## TASK DIRECTIONS
Copy out word for word the stretch of rows from the line containing "INFOS ASSOCIÉES" through the end of the rows, including both ends. Leave the pictures out of the answer.

___

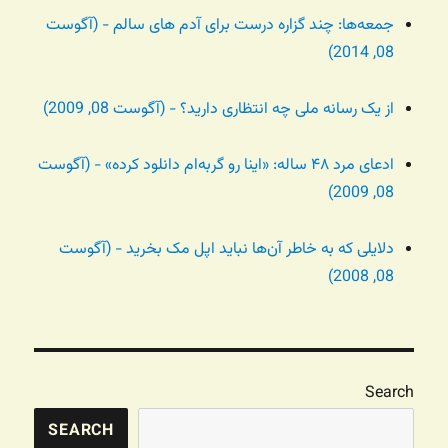
جمعه‌ها: چند گزاره درست برای آدم های سالم - (آگوست
08, 2014)
از یک رسانه ملی چه انتظاری دارید؟ - (آگوست 08, 2009)
ادعای مرد ۴۸ ساله: «اینا رو گربه‌ام دانلود کرده» - (آگوست
08, 2009)
دلایلی که به خاطر آن‌ها نباید اپل مک بخرید - (آگوست
08, 2008)
Search
SEARCH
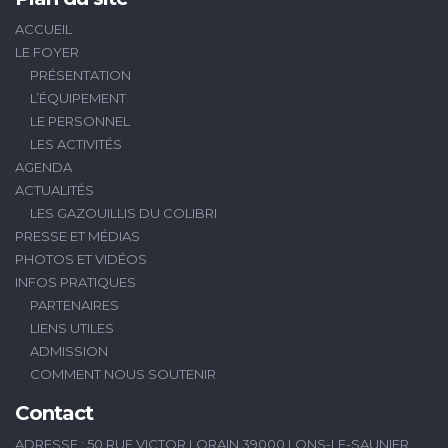
ACCUEIL
LE FOYER
PRÉSENTATION
L’ÉQUIPEMENT
LE PERSONNEL
LES ACTIVITÉS
AGENDA
ACTUALITÉS
LES GAZOUILLIS DU COLIBRI
PRESSE ET MÉDIAS
PHOTOS ET VIDÉOS
INFOS PRATIQUES
PARTENAIRES
LIENS UTILES
ADMISSION
COMMENT NOUS SOUTENIR
Contact
ADRESSE : 50 RUE VICTOR LORAIN 39000 LONS-LE-SAUNIER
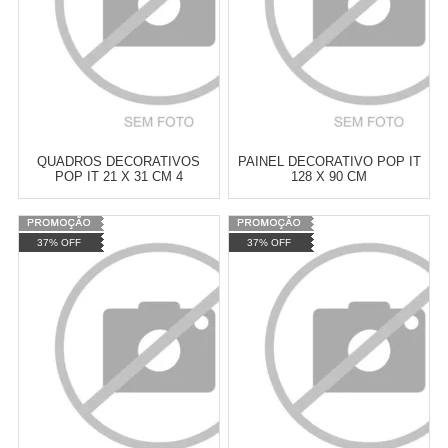
QUADROS DECORATIVOS
PAINEL DECORATIVO POP IT
POP IT 21 X 31 CM 4
128 X 90 CM
UNIDADES
Varejo:
R$
4.050,70
Varejo:
R$
4.050,70
37% OFF
37% OFF
Atacado:
R$
2.550,90
(Apenas
Atacado:
R$
2.550,90
(Apenas
Revendedor)
Revendedor)
Cat:
POP IT
Cat:
POP IT
10
x
de
R$ 255,09
10
x
de
R$ 255,09
COMPRAR
COMPRAR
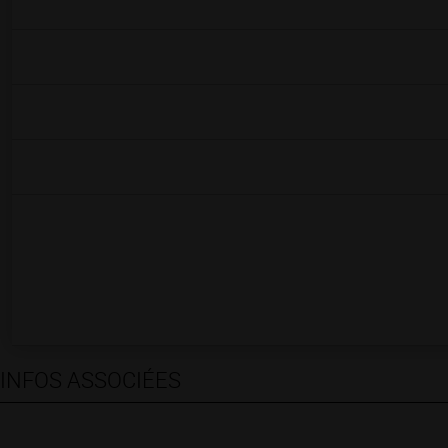
INFOS ASSOCIÉES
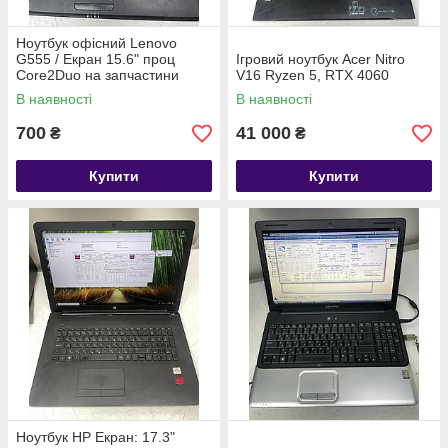
Ноутбук офісний Lenovo
G555 / Екран 15.6" проц
Ігровий ноутбук Acer Nitro
Core2Duo на запчастини
V16 Ryzen 5, RTX 4060
В наявності
В наявності
700
41 000
₴
₴
Купити
Купити
Ноутбук HP Екран: 17.3"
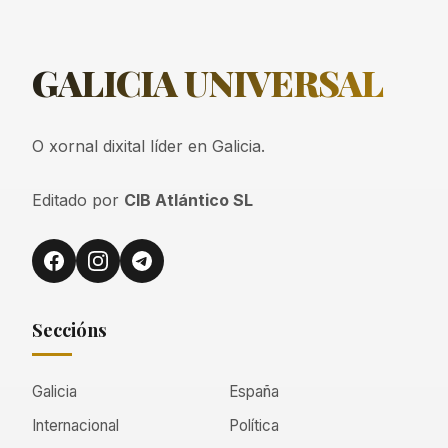
GALICIA
UNIVERSAL
O xornal dixital líder en Galicia.
Editado por
CIB Atlántico SL
Seccións
Galicia
España
Internacional
Política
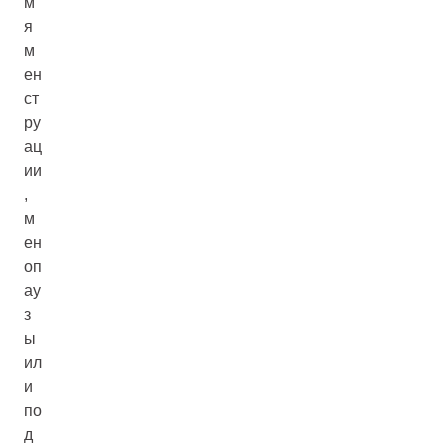
м
я
м
ен
ст
ру
ац
ии
,
м
ен
оп
ау
з
ы
ил
и
по
д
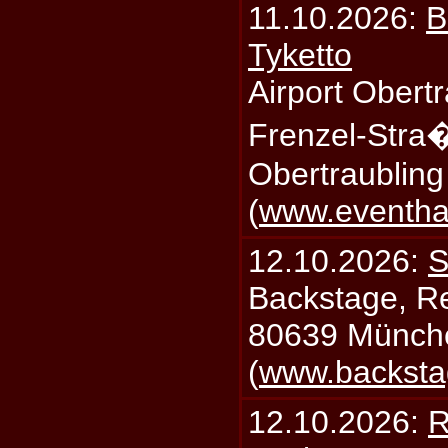
11.10.2026:
B
Tyketto
Airport Obertr
Frenzel-Stra
Obertraublin
(
www.eventhal
12.10.2026:
S
Backstage, Rei
80639 Münch
(
www.backsta
12.10.2026:
R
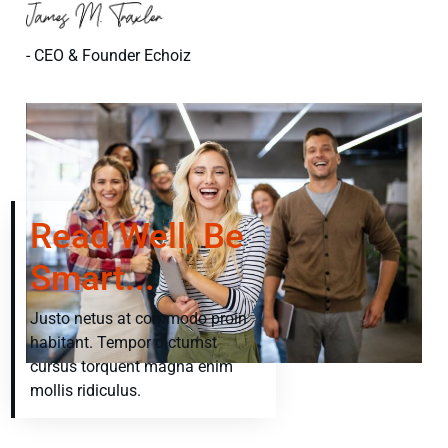
- CEO & Founder Echoiz
Read Well, Be
Smart...
Justo netus at commodo proin
habitant. Tempor dictumst
cursus torquent magna enim
mollis ridiculus.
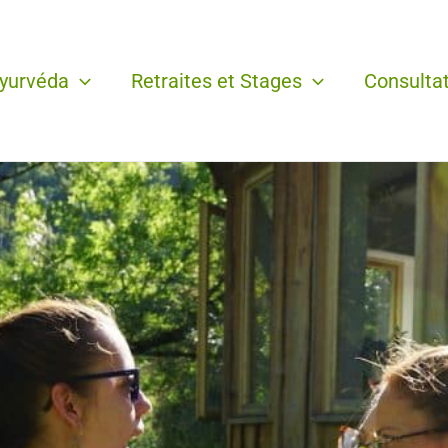
ayurvéda
Retraites et Stages
Consulta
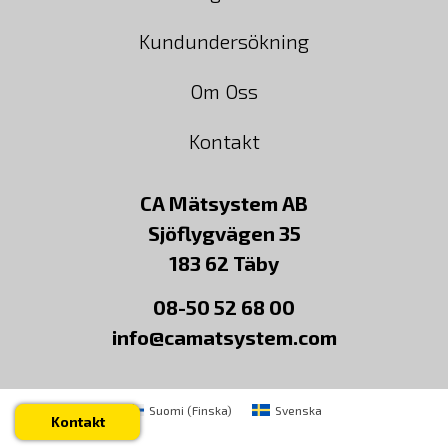
Kundundersökning
Om Oss
Kontakt
CA Mätsystem AB
Sjöflygvägen 35
183 62 Täby
08-50 52 68 00
info@camatsystem.com
Suomi
(
Finska
)
Svenska
Kontakt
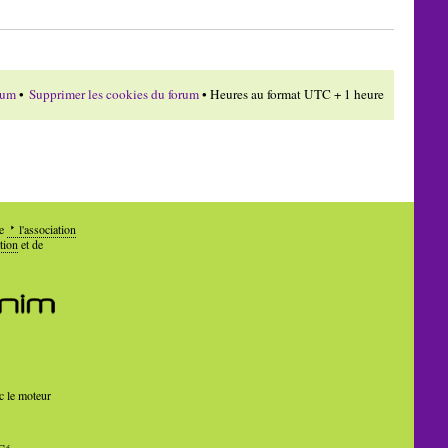
rum
•
Supprimer les cookies du forum
• Heures au format UTC + 1 heure
de
l'association
tion
et de
c le moteur
Cé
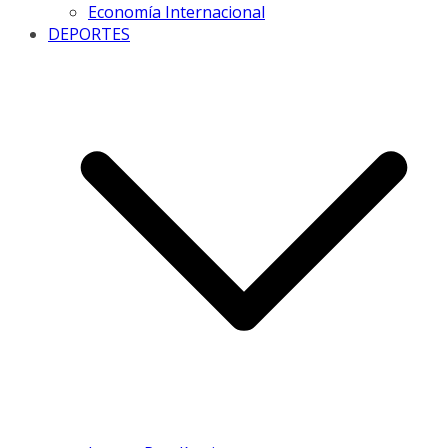
Economía Internacional
DEPORTES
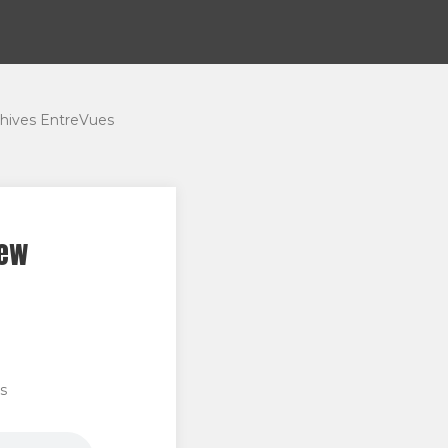
hives EntreVues
iew
s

___

## WRITTEN SOLUTION
INFOS ASSOCIÉES
Ноутбук офісний Lenovo
G555 / Екран 15.6" проц
Ігровий ноутбук Acer Nitro
Core2Duo на запчастини
V16 Ryzen 5, RTX 4060
В наявності
В наявності
700
41 000
₴
₴
Купити
Купити
Ноутбук HP Екран: 17.3"
GALICIA
UNIVERSAL
O xornal dixital líder en Galicia.
Editado por
CIB Atlántico SL
Seccións
Galicia
España
Internacional
Política
м
я
м
ен
ст
ру
ац
ии
,
м
ен
оп
ау
з
ы
ил
и
по
д
11.10.2026:
B
Tyketto
Airport Obertr
Frenzel-Stra
Obertraublin
(
www.eventhal
12.10.2026:
S
Backstage, Rei
80639 Münch
(
www.backsta
12.10.2026:
R
- CEO & Founder Echoiz
Read Well, Be
Smart...
Justo netus at commodo proin
habitant. Tempor dictumst
cursus torquent magna enim
mollis ridiculus.
ayurvéda
Retraites et Stages
Consulta
Kundundersökning
Om Oss
Kontakt
CA Mätsystem AB
Sjöflygvägen 35
183 62 Täby
08-50 52 68 00
info@camatsystem.com
Suomi
(
Finska
)
Svenska
Kontakt
rum
•
Supprimer les cookies du forum
• Heures au format UTC + 1 heure
de
l'association
tion
et de
c le moteur
Cé
Economía Internacional
DEPORTES
hives EntreVues
iew
s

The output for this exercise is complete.